Can we use the normal model?

• Independence: patients are independent (as long as medical teams are too)

• success-failure (control group): 0.2777778 * 50 = 13.8888889> 10 & 0.7222222 * 50 = 36.11 > 10

• success-failure (treatment group): 0.2777778 * 40 = 11.1111111> 10 & 0.7222222 * 40 = 28.89 > 10

### Calculating Standard error…

``SE <- sqrt( ((p_pool*(1-p_pool))/n_t) + ((p_pool*(1-p_pool))/n_c) )``

### …and the z_score…

``````difference <- p_c - p_t
test_statistic <- (difference - null_value)/SE``````

### …and the p-value

``````p_value_th <- pnorm(q=test_statistic,lower.tail = TRUE) * sides #difference is negative! --> lower.tail=T
round(p_value_th,2)``````
``##  0.17``

## Solution no2: simulation

### Create a sampling distribution of the differences in proportion

``````tmp1 <- rep(1,25)
tmp2 <- rep(0,65)
sample_source <- c(tmp1,tmp2) #create a sample example with n_successes (25) and n_failures (65)
sampling_dist <- NULL
for (i in 1:10000) {
newtemp_sample <- sample(x=sample_source,replace=FALSE,size=length(sample_source))
tmp_p_c <- sum(newtemp_sample[1:50])/50 #set numbers manually, but could have been set by using the variables
tmp_p_t <- sum(newtemp_sample[51:90])/40
tmp_diff <- tmp_p_c - tmp_p_t
sampling_dist <- c(sampling_dist,tmp_diff)
}
hist(sampling_dist)`````` ### Check probability based on simulated sampling distribution

``````p_value_sim <- sum(abs(sampling_dist)>=abs(difference))/length(sampling_dist) #what part of the samping distribution is bigger or equal to the positive difference OR smaller or equal to the negative difference?
round(p_value_sim,2)``````
``##  0.24``

## Compare solutions

The difference between the p-value obtained following the theoretical method and the one generated by simulation is quite important:

• Theoretical method: 0.1712462

• Simulation method: 0.2351

# Memo

### Which proportion is used in confidence intervals for proportions?

For confidence intervals use p^ (observed sample proportion) when calculating the standard error and checking the success/failure condition. For hypothesis tests use p0 (null value) when calculating the standard error and checking the success/failure condition.
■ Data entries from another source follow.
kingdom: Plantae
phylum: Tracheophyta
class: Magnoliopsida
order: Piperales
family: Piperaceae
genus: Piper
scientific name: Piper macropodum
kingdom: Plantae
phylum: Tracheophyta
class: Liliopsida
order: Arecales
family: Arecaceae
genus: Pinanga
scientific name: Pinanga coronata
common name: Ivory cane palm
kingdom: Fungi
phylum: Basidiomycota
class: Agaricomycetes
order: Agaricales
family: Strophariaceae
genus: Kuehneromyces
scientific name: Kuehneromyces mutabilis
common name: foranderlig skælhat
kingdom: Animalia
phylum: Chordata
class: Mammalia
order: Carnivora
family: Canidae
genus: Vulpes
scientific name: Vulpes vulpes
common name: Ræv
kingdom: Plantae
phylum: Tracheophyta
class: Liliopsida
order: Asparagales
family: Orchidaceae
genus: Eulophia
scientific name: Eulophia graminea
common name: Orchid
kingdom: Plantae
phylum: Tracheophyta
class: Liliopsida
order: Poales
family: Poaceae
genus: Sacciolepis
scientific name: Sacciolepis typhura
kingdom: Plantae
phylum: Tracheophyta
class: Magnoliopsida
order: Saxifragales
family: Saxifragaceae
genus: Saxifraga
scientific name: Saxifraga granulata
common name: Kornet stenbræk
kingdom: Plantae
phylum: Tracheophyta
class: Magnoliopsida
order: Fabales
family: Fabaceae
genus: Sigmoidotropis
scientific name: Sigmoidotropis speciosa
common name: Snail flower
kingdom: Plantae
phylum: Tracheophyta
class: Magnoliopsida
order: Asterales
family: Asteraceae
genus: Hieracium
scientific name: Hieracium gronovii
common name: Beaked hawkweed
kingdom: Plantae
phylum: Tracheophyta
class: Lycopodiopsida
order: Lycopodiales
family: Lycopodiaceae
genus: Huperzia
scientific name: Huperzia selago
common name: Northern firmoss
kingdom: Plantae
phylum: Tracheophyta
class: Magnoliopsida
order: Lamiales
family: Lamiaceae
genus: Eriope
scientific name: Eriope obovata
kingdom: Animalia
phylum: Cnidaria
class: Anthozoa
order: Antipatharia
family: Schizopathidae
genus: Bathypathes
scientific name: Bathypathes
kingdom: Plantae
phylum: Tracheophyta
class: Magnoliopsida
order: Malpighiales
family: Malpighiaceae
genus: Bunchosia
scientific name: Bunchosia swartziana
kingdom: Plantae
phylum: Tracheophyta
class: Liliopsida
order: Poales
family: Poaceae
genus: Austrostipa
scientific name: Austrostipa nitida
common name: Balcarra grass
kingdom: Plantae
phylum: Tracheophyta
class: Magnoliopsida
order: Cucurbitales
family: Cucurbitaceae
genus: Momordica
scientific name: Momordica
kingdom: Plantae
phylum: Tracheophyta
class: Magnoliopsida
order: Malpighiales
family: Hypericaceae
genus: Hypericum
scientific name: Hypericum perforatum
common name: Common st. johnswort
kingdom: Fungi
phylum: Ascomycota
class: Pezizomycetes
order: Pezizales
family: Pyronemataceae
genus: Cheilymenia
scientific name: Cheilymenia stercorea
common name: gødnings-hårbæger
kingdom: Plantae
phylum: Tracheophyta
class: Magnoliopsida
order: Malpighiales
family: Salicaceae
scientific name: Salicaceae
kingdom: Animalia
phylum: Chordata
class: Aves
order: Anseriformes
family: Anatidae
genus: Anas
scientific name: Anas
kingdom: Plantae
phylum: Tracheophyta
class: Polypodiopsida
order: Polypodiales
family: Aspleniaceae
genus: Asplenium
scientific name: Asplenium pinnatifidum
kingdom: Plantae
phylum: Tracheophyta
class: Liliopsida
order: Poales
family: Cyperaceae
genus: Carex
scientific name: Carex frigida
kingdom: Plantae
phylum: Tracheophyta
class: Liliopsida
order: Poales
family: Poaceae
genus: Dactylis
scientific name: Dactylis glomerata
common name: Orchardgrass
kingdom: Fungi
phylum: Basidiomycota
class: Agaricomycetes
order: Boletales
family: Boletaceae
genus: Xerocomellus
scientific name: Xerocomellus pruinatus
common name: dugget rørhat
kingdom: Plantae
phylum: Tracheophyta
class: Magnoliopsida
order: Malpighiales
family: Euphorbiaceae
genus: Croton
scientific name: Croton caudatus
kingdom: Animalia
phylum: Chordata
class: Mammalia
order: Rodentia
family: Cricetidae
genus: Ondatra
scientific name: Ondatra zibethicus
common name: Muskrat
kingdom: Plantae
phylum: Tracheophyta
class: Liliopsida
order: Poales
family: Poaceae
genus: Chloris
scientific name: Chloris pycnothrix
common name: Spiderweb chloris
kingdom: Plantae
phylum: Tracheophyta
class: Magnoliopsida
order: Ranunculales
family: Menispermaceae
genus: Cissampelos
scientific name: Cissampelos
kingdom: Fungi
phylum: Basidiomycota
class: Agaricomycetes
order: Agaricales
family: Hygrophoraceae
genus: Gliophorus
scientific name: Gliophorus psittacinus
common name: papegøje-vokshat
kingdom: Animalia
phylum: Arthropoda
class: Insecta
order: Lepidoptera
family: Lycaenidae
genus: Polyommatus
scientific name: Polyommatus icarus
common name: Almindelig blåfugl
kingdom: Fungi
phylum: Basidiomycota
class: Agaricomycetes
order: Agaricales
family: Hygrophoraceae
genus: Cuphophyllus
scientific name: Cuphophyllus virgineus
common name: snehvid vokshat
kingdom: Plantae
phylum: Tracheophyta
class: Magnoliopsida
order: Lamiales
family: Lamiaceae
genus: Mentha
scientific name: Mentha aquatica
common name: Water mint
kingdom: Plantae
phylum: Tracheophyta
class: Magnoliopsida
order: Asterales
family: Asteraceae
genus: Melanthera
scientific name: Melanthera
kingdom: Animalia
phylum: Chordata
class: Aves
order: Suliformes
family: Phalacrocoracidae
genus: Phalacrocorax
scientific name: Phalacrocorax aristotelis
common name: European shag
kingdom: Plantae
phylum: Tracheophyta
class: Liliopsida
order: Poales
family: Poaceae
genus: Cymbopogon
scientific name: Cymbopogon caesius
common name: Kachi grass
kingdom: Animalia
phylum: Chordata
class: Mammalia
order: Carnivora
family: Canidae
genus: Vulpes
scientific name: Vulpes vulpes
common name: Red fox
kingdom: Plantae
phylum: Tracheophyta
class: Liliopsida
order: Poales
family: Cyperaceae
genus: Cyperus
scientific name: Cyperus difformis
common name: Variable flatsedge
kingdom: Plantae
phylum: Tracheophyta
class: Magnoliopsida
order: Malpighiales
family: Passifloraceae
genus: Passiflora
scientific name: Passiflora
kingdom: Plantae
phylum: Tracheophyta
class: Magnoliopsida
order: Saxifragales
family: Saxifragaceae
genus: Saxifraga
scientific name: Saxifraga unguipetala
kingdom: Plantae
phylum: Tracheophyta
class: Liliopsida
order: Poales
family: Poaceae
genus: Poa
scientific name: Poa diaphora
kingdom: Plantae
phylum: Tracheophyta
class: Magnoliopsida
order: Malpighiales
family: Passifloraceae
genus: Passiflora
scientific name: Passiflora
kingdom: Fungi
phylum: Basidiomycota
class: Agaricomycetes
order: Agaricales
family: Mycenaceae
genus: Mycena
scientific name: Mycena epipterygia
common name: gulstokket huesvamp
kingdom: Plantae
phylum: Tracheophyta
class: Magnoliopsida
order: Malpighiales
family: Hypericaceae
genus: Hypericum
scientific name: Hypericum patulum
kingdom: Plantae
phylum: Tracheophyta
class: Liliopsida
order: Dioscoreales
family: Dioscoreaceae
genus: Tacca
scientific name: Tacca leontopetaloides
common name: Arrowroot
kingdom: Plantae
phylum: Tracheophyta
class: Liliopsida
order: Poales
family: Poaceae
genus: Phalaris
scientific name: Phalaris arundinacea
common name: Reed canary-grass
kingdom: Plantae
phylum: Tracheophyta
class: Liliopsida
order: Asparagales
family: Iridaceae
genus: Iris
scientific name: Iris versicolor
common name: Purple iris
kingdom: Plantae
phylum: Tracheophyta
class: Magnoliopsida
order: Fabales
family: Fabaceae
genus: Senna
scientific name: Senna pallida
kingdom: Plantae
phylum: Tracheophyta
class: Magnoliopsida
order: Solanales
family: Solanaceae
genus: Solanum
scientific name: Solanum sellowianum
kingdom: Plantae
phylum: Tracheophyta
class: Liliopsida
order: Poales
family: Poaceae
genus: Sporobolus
Use the observed number of successes and failures when calculating a confidence interval for a proportion, but not when doing a hypothesis test. In a hypothesis test for a proportion, you should use np0 and n(1???p0) successes and failures; that is, the expected number based on the null proportion.

### “In statistical inference for proportions, standard error (SE) is calculated differently for hypothesis tests and confidence intervals.” Which of the following is the best justification for this statement?

Because in hypothesis testing, we assume the null hypothesis is true, hence we calculate SE using the null value of the parameter. In confidence intervals, there is no null value, hence we use the sample proportion(s). Note that the reason for the difference in calculations of standard error is the same as in the case of the single proportion: when the null hypothesis claims that the two population proportions are equal, we need to take that into consideration when calculating the standard error for the hypothesis test, and use a common proportion for both samples.